96・8%が成立した一方で、重要な法案を落とした印象もあります。例えば入管難民法改正案です。現行制度では在留資格のない外国人を強制送還できないそうです。また、そのような人々を収容する施設が不足していると聞きます。改正法案はそのような課題を解決します。強制的な帰国を求められるのと同時に、再入国への期間を短くして一時帰国しやすくしたり、収容に代わる「監視措置」を設けたりする内容だったそうです。よく読んでみると総合的には不法滞在者に対して甘くなっているので印象が変わりました。しかしながら、重要なのは悪質な外国人滞在者を管理下に置くことです。国家の安全と滞在者の安心のためには必要だったのではないかと思います。引き続きの検討を期待します。

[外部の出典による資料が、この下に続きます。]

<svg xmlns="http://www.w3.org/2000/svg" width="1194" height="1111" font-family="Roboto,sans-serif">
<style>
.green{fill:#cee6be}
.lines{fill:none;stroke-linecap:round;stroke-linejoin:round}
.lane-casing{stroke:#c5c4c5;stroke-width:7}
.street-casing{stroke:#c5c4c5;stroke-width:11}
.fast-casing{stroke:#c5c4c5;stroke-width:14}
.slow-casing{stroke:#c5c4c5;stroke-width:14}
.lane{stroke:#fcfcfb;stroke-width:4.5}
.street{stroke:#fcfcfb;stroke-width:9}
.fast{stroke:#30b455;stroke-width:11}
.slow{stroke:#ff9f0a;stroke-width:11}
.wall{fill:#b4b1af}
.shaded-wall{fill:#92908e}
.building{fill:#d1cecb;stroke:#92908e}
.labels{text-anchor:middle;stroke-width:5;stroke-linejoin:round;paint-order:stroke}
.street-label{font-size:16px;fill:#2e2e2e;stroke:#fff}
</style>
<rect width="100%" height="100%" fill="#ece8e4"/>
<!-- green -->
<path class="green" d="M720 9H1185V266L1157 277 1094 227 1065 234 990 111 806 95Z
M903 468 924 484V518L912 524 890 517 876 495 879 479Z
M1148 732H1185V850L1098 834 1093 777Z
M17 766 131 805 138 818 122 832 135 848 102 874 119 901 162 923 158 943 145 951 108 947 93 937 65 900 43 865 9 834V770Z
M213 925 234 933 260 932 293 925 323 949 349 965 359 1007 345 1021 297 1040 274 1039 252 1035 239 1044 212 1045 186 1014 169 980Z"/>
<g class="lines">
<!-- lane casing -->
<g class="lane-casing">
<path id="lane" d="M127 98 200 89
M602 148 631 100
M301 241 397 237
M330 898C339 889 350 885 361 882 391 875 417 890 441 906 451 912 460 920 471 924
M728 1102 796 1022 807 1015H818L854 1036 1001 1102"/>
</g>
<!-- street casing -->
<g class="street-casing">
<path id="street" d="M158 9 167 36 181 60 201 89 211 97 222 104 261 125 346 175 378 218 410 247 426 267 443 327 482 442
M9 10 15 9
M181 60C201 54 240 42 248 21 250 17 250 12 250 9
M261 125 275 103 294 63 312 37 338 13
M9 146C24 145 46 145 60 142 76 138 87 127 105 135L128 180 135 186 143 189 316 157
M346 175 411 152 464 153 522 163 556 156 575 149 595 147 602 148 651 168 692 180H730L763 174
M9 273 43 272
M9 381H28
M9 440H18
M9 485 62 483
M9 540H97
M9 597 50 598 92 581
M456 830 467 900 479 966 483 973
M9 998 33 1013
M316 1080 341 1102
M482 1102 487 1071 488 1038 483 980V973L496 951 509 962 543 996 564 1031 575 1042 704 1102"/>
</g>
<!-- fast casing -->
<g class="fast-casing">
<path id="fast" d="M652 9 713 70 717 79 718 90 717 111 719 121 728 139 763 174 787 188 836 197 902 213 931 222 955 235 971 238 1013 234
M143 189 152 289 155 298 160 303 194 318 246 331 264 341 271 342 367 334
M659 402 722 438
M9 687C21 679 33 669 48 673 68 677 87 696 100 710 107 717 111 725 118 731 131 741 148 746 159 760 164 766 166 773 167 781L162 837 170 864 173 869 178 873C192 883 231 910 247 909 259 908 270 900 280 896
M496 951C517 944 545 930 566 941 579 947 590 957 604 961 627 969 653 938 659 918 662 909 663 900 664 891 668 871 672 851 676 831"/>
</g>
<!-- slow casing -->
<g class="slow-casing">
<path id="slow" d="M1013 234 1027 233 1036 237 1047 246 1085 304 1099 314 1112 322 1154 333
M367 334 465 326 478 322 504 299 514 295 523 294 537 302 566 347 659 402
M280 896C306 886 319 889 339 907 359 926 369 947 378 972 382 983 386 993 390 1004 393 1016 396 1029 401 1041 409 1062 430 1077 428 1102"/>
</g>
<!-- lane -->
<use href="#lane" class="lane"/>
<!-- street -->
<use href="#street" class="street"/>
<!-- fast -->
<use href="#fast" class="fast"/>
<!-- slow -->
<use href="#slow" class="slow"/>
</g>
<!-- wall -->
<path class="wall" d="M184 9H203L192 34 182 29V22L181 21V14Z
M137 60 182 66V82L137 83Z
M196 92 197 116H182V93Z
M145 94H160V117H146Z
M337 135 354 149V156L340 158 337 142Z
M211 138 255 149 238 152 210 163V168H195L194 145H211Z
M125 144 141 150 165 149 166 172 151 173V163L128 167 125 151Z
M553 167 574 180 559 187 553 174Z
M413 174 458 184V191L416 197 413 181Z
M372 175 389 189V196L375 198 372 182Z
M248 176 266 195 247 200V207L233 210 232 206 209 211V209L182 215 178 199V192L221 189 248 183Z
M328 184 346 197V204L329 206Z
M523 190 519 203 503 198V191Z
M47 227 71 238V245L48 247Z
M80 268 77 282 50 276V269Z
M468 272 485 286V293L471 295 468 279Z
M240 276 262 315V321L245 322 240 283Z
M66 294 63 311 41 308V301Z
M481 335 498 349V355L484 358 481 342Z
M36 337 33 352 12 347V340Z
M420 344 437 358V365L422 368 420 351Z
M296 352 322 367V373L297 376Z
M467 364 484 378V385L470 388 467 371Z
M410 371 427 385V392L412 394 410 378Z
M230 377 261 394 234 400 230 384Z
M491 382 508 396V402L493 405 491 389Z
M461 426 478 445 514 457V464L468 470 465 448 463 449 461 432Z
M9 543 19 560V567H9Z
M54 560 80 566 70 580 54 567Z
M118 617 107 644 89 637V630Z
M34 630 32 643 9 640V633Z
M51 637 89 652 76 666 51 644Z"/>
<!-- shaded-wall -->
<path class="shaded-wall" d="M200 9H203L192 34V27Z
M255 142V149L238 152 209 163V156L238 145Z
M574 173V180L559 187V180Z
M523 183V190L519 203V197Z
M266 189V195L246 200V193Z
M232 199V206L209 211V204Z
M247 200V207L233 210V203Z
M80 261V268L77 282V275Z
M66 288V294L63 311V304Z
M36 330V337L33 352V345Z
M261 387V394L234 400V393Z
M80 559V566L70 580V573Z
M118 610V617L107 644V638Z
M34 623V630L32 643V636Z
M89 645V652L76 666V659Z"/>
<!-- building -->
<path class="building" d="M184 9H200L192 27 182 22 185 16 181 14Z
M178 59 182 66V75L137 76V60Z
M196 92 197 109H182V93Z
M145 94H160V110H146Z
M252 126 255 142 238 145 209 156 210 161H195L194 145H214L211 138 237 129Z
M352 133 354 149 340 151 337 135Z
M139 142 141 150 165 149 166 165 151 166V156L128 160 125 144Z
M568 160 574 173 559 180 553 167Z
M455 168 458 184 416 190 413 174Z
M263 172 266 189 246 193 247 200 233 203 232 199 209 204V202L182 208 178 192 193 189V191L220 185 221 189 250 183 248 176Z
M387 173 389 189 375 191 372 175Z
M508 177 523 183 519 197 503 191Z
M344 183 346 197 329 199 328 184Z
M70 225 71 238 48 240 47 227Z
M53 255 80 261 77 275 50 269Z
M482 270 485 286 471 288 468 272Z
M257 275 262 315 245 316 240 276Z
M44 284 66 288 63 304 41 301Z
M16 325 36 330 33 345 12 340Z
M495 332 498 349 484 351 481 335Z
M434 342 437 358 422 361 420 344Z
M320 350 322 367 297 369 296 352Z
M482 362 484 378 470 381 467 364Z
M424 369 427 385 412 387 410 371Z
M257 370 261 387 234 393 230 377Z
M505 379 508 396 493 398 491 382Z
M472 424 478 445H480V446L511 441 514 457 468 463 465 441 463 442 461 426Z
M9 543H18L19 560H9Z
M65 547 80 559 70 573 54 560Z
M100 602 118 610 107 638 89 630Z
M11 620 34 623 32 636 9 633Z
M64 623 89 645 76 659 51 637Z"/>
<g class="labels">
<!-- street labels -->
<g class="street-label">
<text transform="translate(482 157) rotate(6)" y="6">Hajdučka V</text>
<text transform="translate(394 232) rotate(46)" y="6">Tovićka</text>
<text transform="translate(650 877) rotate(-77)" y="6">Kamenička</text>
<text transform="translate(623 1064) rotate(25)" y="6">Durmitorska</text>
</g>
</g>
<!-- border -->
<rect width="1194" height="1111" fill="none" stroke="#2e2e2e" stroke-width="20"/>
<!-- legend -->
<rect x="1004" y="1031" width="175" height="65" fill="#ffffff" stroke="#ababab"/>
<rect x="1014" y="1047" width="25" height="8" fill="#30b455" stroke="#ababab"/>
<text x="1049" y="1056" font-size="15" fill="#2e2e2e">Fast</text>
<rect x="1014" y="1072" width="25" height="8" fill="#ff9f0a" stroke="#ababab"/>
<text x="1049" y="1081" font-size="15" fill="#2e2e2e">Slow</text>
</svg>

中国の新疆ウイグル自治区などへの人権侵害に対する非難決議案が見送られたのも残念です。中国の人権を無視した行為の数々は、私たち日本人や西洋諸国が尊重する自由主義の価値観とは相容れないものです。「人権を無視した」というような丸めた書き方も良くありません。強制的な労働、強制的な臓器提供、強制的な避妊、強制的な妊娠、言論に対する暴力的な措置、思想に対する監視、虐殺、どれをとっても自由主義の価値観とは相反する行為です。先日に行われたG7サミットでも、この件は取り上げられました。強制労働については国際的な供給網における根絶へ連携すると表明されています。
日本では諸外国の人権侵害に制裁を科すような仕組みが無いようです。アメリカのように、新疆綿を利用している製造業者の輸入を停止するといった行動に移せないと聞きます。今すぐできることといえば非難決議くらいだったのでしょう。自由民主党と各野党は非難決議を了承をしていたそうです。しかし、与党である公明党が慎重な立場をとったために採択を見送られました。非難決議の採択が見送られたことで日本が中国の人権侵害を容認しているという誤った印象を抱かれる恐れがあります。日本国民としては非常に残念でした。
なにはともあれ、通常国会は閉会しました。直近はワクチン接種の加速と集団免疫獲得へ向けて尽力していただけると期待します。